Como usar os dados para criar uma experiência consistente e fluída?
Sofia Junqueiro, Customer Advisory in Customer Intelligence do SAS, explicou em entrevista à DISTRIBUIÇÃO HOJE que “81% das empresas espera que a customer experience no futuro seja o seu principal diferenciador. Hoje em dia, as marcas competem cada vez mais não pelo preço, mas pela experiência que oferecem e a Geração Z, o que nós chamamos os futuros consumidores, continuam a preferir uma loja física em relação a uma loja online, mas esperam que seja a tecnologia a comandar essa experiência. Por outro lado, é importante olharmos para a relevância. As recomendações personalizadas estarão, até 2025, no top 3 de atributos quando se fala de fidelização, que é cada vez mais um atributo da marca e não uma ação do cliente. Hoje já não falamos só do cartão de fidelização. É importante que a marca proporcione experiências relevantes e que façam sentido para o cliente”.

No que diz respeito a recolha de dados em tempo real, a especialista em Customer Intelligence revela que “para 60% das empresas, a recolha e análise de dados em tempo real para ir ao encontro das expetativas dos clientes é uma das tendências e para 86% das marcas, a interação com os clientes será cada vez mais através de sistemas suportados por Inteligência Artificial.”

De acordo com Sofia Junqueiro, o SAS analisa toda a informação recolhida, seja online ou em lojas físicas, e através de algoritmos de Inteligência Artificial produz insights sobre os consumidores. “Não são os dados que geram valor, mas sim as decisões. Com ferramentas de Marketing Personalizado, conseguimos fazer segmentações e comunicações personalizadas. Além disso, com o SAS é possível tomar decisões em tempo real.”

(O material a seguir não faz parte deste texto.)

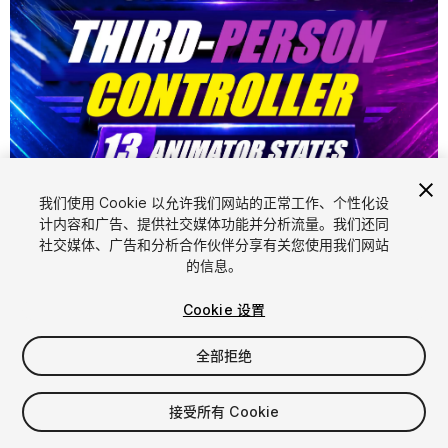
我们使用 Cookie 以允许我们网站的正常工作、个性化设
计内容和广告、提供社交媒体功能并分析流量。我们还同
1
/
3
社交媒体、广告和分析合作伙伴分享有关您使用我们网站
的信息。
Cookie 设置
全部拒绝
$29.99
接受所有 Cookie
增值税将在结算时计算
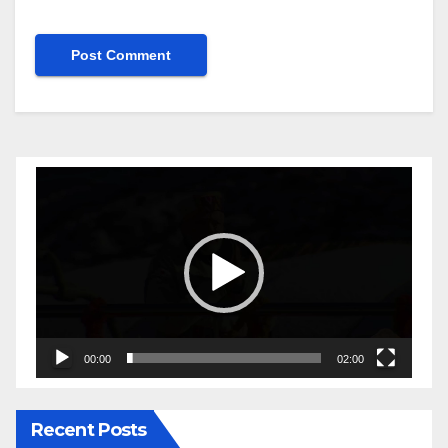
Video
Player
00:00
02:00
Recent Posts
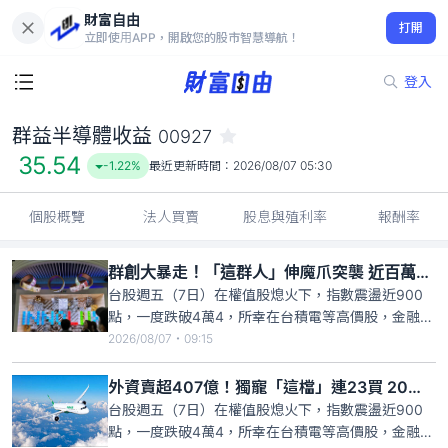
財富自由
群益半導體收益 00927
打開
35.54
-1.22%
立即使用APP，開啟您的股市智慧導航！
登入
群益半導體收益
00927
35.54
-1.22%
最近更新時間：
2026/08/07 05:30
個股概覽
法人買賣
股息與殖利率
報酬率
群創大暴走！「這群人」伸魔爪突襲 近百萬股東血流不止
台股週五（7日）在權值股熄火下，指數震盪近900
點，一度跌破4萬4，所幸在台積電等高價股，金融與
塑膠等傳產逆揚下，終場指數收跌170點，失守季
2026/08/07・09:15
線，而外資雖轉賣超407.16億元，對擁有近百萬股東
的群創下毒手，一出手就砍逾5萬張，不僅外資大
外資賣超407億！獨寵「這檔」連23買 20萬股東笑著數錢
賣，自營商也倒貨2718張，受此衝擊，股價大跌
台股週五（7日）在權值股熄火下，指數震盪近900
2.9%，收47
點，一度跌破4萬4，所幸在台積電等高價股，金融與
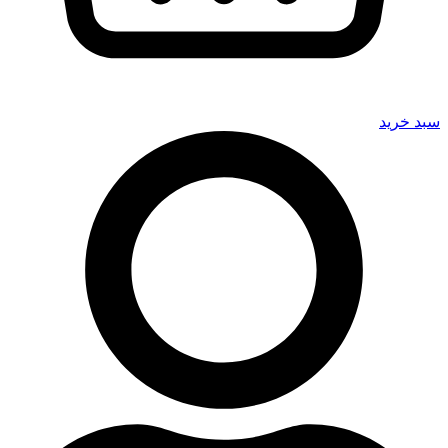
سبد خرید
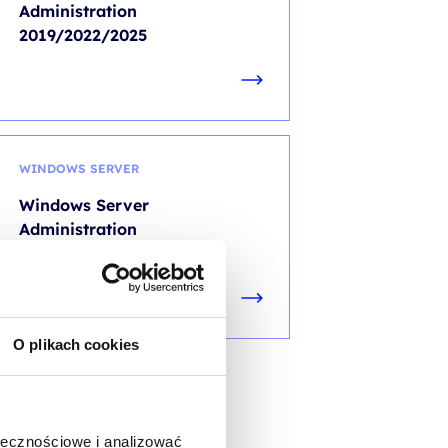
Administration
2019/2022/2025
WINDOWS SERVER
Windows Server
Administration
2019/2022/2025
O plikach cookies
ołecznościowe i analizować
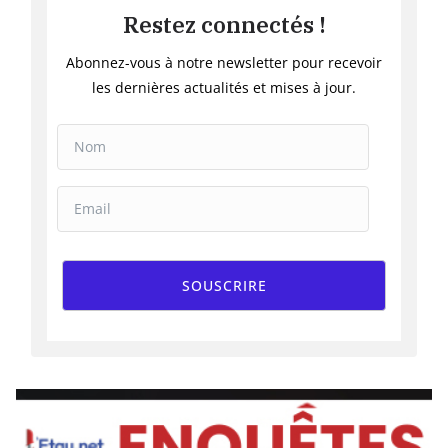
Restez connectés !
Abonnez-vous à notre newsletter pour recevoir
les dernières actualités et mises à jour.
SOUSCRIRE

Luís Graça, Senior Business Development Manager do SAS, afirma que embora os benefícios da análise de dados em tempo real sejam já reconhecidos por todos, nem todos os retalhistas estão a fazer uso do potencial dos dados que recolhem diariamente. “A Amazon, neste aspeto, é sempre usada como referência, com a recomendação ‘Quem comprou isto, também comprou aquilo’. Esse é o exemplo prático da nossa ferramenta.”

“No retalho, por exemplo, cada vez mais se usa soluções de IoT, com sensores para ver o percurso em loja, à semelhança do que se faz no site. Depois, em termos de target messaging, com toda esta informação recolhida, podemos aplicar analítica, fazer motores de recomendações, previsão de resposta a campanhas e criar personalizações, seja com um banner no site ou o envio de uma push notification”, acrescenta Sofia Junqueiro.

Luís Graça lembra ainda que “o que interessa é a conveniência do cliente. Se eu estou em determinada loja, tenho stock ou promoções, se calhar vou focar-me naquelas promoções. Mas isso deve estar alinhado com o interesse do cliente. Não faz sentido propor uma coisa que aquele cliente não quer. É por isso que é importante que as empresas analisem os dados que têm para proporcionar as ofertas mais relevantes. Usando as ferramentas analíticas, como o SAS, é possível fazer segmentações dos clientes por padrões estatísticos semelhantes, tamanho de cabaz, frequência, etc.”

“E importa referir que os clientes esperam, mais do que nunca, ser reconhecidos. Quando ligo para um call center, espero que tenham o meu histórico. O mesmo se aplica a quando compro em loja: quero que tenham toda a informação do meu histórico e um tratamento diferenciado”, conclui Sofia Junqueiro.